Presiden Joko Widodo saat berdialog dengan para sopir truk kontainer di perbatasan Dermaga Jakarta International Container Terminal (JICT) dan Terminal Peti Kemas Koja, Kamis (10/6/2021). (Dok BPMI Setpres)
Presiden Joko Widodo saat berdialog dengan para sopir truk kontainer di perbatasan Dermaga Jakarta International Container Terminal (JICT) dan Terminal Peti Kemas Koja, Kamis (10/6/2021). (Dok BPMI Setpres)

INFO INDONESIA. JAKARTA - Presiden Joko Widodo meminta Kapolri Jenderal Listyo Sigit Prabowo menindak praktik premanisme dan pungutan liar (pungli) di Pelabuhan Tanjung Priok. Hal ini ia sampaikan usai mendengar keluhan secara langsung dari para sopir di pelabuhan tersebut.

"Pak Kapolri, saya ini saya di Tanjung Priok, banyak keluhan dari para 'driver' kontainer yang berkaitan dengan pungutan liar di Fortune, di NPCT (New Priok Container Terminal) 1, kemudian di Depo Dwipa.

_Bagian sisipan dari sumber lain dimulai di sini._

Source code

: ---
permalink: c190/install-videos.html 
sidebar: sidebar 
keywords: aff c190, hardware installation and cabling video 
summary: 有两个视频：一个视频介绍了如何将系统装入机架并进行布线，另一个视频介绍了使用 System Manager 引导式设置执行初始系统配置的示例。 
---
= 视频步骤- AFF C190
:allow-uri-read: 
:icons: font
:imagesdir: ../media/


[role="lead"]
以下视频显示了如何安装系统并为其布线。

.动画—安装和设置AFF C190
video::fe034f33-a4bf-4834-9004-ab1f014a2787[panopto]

Pertama itu," kata Jokowi saat menelpon langsung Kapolri, Kamis (10/6/2021).

“Yang kedua, juga kalau pas macet itu banyak driver yang dipalak preman-preman. Keluhan-keluhan ini tolong bisa diselesaikan. Itu saja Kapolri,” sambungnya.

Jokowi mengatakan, bahwa dirinya sudah memahami situasi dan keinginan para sopir kontainer. Ia juga menegaskan bakal terus mengikuti proses ini hingga keluhan-keluhan yang disampaikan bisa diselesaikan.

“Perintahnya ke Kapolri biar semuanya jelas dan bisa diselesaikan di lapangan. Nanti akan saya ikuti proses ini. Kalau keluhan-keluhan seperti itu tidak diselesaikan, sudah pendapatannya sedikit, masih kena preman, masih kena pungli, itu yang saya baca di status-status di media sosial. Keluhan-keluhan seperti itu memang harus kita selesaikan dan diperhatikan,” imbuhnya.


Sebelumnya, sebuah cuitan berisi video curhat seorang sopir kontainer sempat viral di Twitter. Dalam video yang diunggah ulang oleh akun @ferry_kdg di Twitter itu, ia meminta perhatian ke Presiden Jokowi untuk menertibkan tiga depo yaitu Fortune, Dwipa dan New Priok Container Terminal One (NCPT 1).

“Andai saja statusku dibaca oleh Pak Presiden, saya tidak minta apa-apa tidak minta uang, tidak minta mobil, tidak minta kekayaan ke Pak Presiden. Cuma satu tolong bubarkan Depo Fortune, NPCT 1, sama Depo Dwipa,” demikian rintihan sopir dalam video tersebut.

Sopir tersebut juga merasa kemacetan parah di Tanjung Priok telah berdampak pada pendapatan dan nafkah yang ia berikan ke keluarga. Demikian juga dengan pungli yang kerap dilakukan oleh sejumlah depo kontainer.

“Tolong Pak, saya mohon tolong dengan sangat hormat saya ke Pak Presiden, sakit pak dimarahin istri terus, pulang gak pernah bawa duit. Jalannya macet mulu, sama itu bertiga (depo), enggak G Fortune ya Dwipa, ya NPCT 1 pak. Sakit Pak, setoran banyak, order banyak tapi gak muter, karena mandek jalannya Pak. Saya mohon Pak tolong dengarkan keluhan driver Tanjung Priok pak,” ungkapnya.